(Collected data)

····················

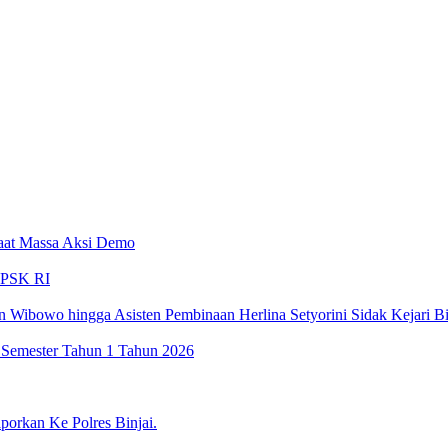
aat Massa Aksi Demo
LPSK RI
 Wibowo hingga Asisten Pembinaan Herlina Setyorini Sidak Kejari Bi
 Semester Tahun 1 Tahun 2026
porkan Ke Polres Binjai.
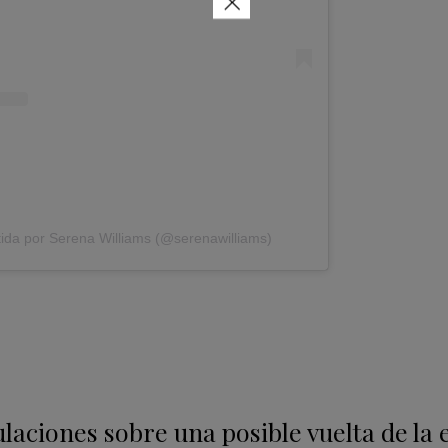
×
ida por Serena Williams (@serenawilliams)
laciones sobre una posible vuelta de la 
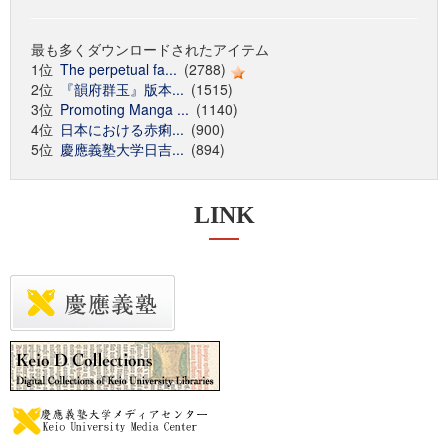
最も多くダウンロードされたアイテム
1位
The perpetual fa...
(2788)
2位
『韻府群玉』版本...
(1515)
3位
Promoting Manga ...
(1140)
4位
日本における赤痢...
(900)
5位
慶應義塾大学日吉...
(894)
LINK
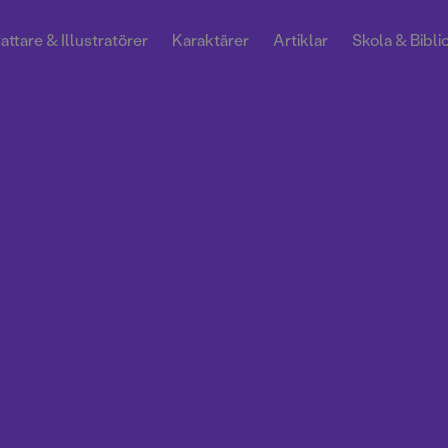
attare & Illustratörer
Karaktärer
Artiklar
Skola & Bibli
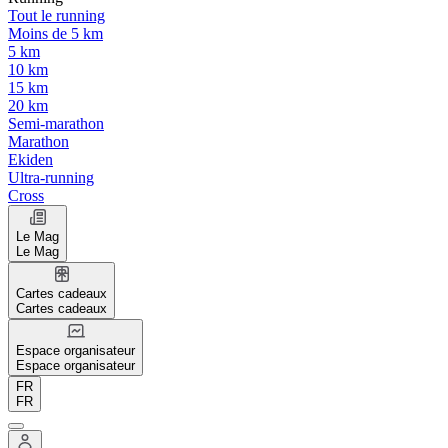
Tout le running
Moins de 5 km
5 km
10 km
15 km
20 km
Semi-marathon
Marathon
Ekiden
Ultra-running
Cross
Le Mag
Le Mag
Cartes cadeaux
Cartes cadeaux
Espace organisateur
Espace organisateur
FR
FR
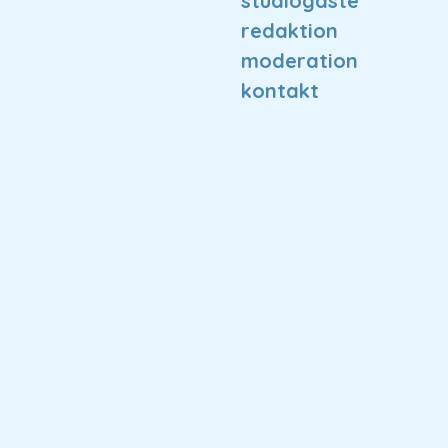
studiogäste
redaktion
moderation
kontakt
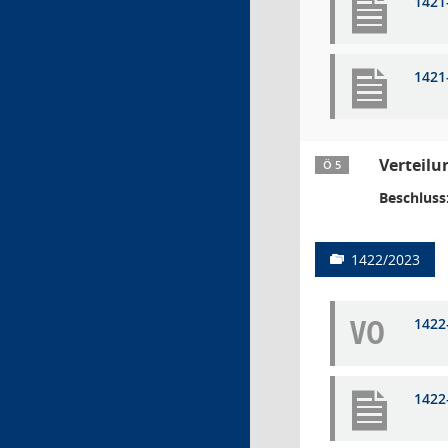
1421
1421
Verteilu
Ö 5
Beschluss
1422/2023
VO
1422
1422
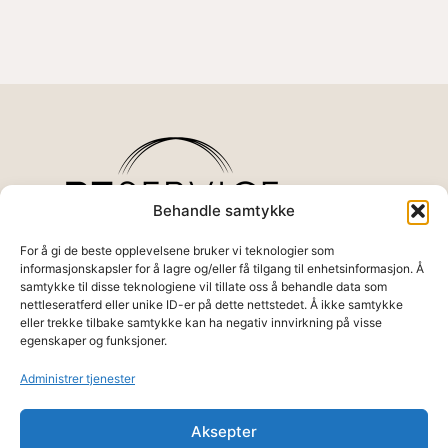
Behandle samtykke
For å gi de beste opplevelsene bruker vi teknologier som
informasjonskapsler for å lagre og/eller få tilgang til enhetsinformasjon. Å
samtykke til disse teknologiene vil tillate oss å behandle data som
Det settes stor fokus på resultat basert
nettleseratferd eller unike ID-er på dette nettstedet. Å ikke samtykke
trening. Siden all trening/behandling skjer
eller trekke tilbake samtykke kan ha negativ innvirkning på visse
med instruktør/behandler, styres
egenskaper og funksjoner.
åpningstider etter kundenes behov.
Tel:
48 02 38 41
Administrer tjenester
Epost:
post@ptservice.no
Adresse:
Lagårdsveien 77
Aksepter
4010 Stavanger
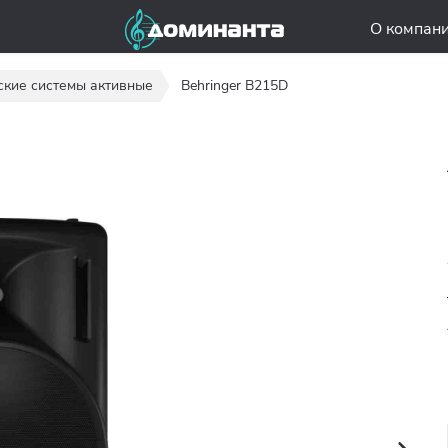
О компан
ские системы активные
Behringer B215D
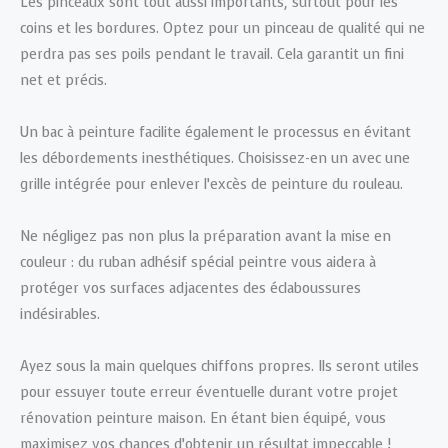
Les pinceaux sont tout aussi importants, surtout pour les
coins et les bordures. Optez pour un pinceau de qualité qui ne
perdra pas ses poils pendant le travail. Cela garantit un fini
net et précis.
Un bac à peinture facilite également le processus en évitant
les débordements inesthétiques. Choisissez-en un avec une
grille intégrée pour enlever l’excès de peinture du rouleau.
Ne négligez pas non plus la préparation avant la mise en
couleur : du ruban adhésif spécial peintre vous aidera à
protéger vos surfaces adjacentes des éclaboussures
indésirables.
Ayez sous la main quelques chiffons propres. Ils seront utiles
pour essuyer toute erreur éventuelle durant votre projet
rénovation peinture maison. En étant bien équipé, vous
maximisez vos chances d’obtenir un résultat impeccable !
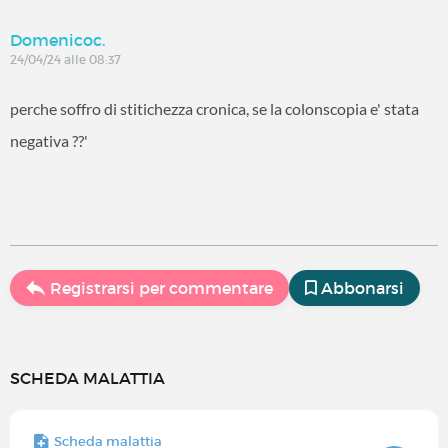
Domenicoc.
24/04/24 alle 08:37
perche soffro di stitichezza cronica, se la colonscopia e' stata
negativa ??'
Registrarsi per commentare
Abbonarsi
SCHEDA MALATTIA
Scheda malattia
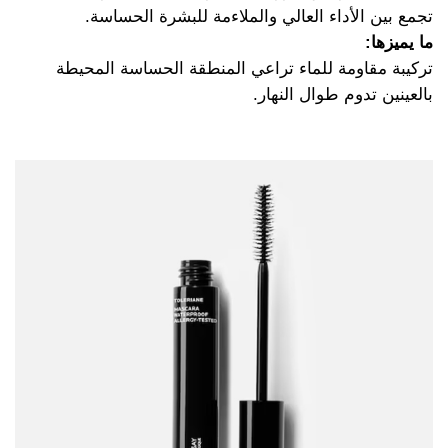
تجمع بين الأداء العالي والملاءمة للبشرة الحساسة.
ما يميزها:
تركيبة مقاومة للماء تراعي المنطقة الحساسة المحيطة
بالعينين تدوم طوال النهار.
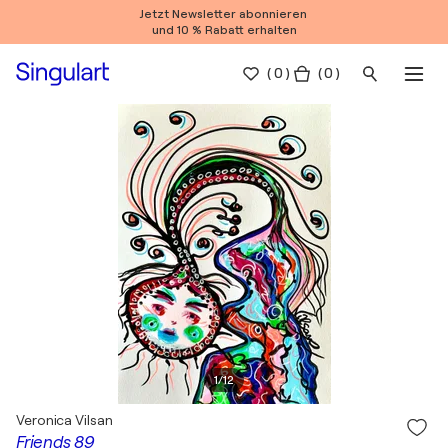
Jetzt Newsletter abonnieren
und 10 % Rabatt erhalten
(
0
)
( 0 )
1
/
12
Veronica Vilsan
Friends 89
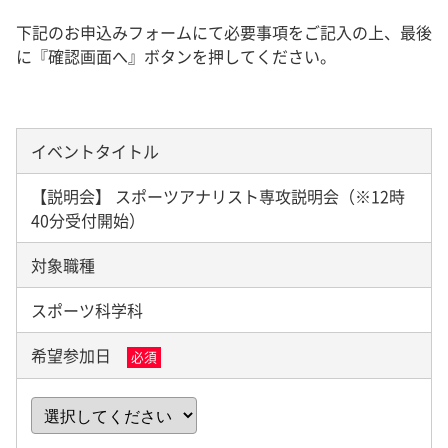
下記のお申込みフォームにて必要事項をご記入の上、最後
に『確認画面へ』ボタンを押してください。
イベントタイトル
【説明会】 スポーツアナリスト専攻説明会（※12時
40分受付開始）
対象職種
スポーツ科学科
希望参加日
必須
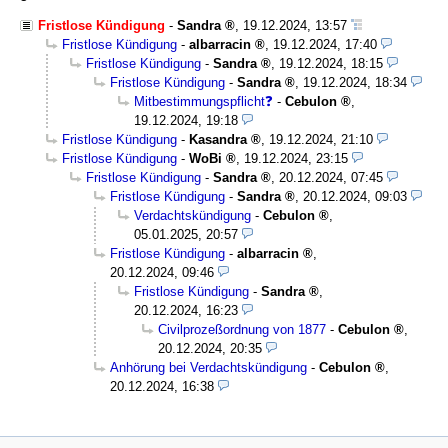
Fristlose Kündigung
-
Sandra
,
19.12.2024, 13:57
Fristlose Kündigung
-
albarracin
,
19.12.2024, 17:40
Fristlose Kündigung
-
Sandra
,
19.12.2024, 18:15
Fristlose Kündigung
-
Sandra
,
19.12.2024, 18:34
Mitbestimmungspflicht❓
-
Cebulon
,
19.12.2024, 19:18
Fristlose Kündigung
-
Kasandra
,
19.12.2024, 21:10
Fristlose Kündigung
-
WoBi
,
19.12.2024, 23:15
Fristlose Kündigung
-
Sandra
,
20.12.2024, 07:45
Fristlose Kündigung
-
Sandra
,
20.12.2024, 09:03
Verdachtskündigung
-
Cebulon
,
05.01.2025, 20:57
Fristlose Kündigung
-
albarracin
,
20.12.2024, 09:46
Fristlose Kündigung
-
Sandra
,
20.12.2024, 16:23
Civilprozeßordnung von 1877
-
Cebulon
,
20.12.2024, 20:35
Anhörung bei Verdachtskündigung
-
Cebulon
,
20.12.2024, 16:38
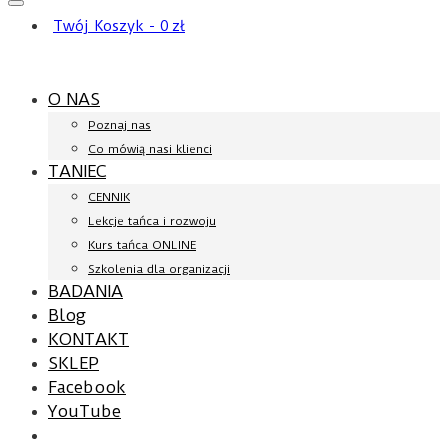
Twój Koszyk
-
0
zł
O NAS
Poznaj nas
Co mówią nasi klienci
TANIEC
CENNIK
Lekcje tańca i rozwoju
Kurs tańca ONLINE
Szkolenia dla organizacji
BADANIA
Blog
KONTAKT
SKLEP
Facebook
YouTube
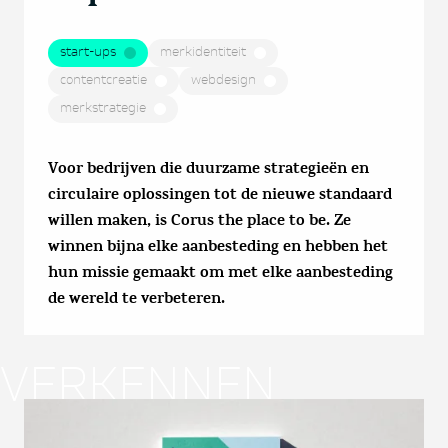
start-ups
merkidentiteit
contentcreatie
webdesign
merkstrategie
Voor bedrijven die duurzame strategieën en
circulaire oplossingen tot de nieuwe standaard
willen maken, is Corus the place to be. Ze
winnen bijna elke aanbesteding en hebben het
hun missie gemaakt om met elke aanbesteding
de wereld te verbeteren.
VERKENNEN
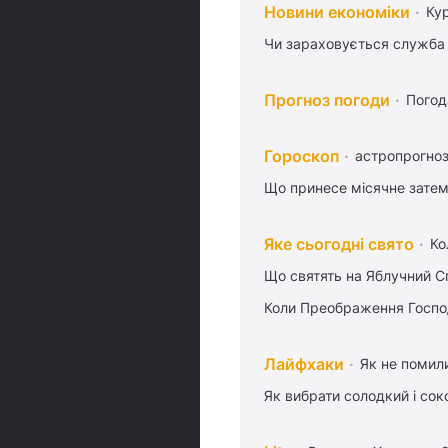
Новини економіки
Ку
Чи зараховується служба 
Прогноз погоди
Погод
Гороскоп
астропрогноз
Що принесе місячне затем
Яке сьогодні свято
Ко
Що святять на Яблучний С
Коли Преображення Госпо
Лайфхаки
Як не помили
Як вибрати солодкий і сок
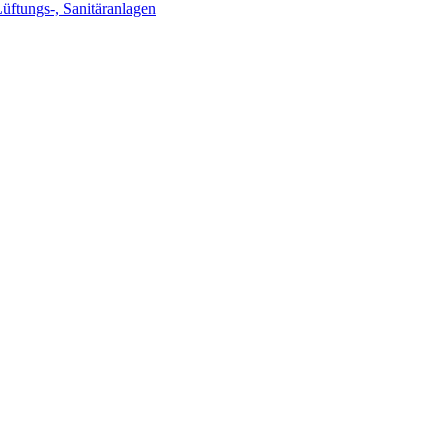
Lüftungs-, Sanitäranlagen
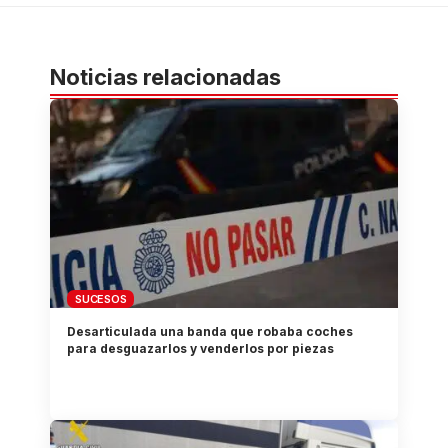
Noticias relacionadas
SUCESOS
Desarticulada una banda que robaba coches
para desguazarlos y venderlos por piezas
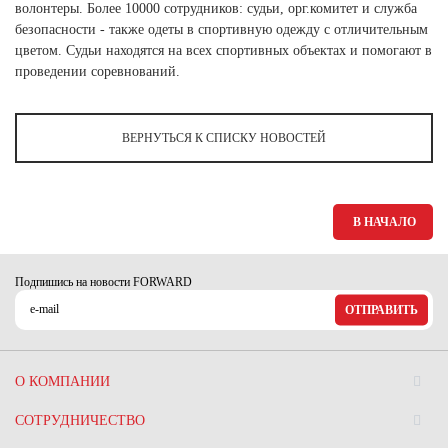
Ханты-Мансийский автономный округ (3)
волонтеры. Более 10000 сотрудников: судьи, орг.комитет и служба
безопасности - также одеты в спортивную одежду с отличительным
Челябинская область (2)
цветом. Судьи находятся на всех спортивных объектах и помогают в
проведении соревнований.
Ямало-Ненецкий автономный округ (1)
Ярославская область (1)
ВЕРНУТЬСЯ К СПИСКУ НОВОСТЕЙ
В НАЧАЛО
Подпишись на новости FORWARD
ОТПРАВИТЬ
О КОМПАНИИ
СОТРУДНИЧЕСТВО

····················

## [What is required]
Pull out every line in the rows above that contains the word "Verdachtskündigung", matching case exactly.

## [Response area]
Verdachtskündigung
Anhörung bei Verdachtskündigung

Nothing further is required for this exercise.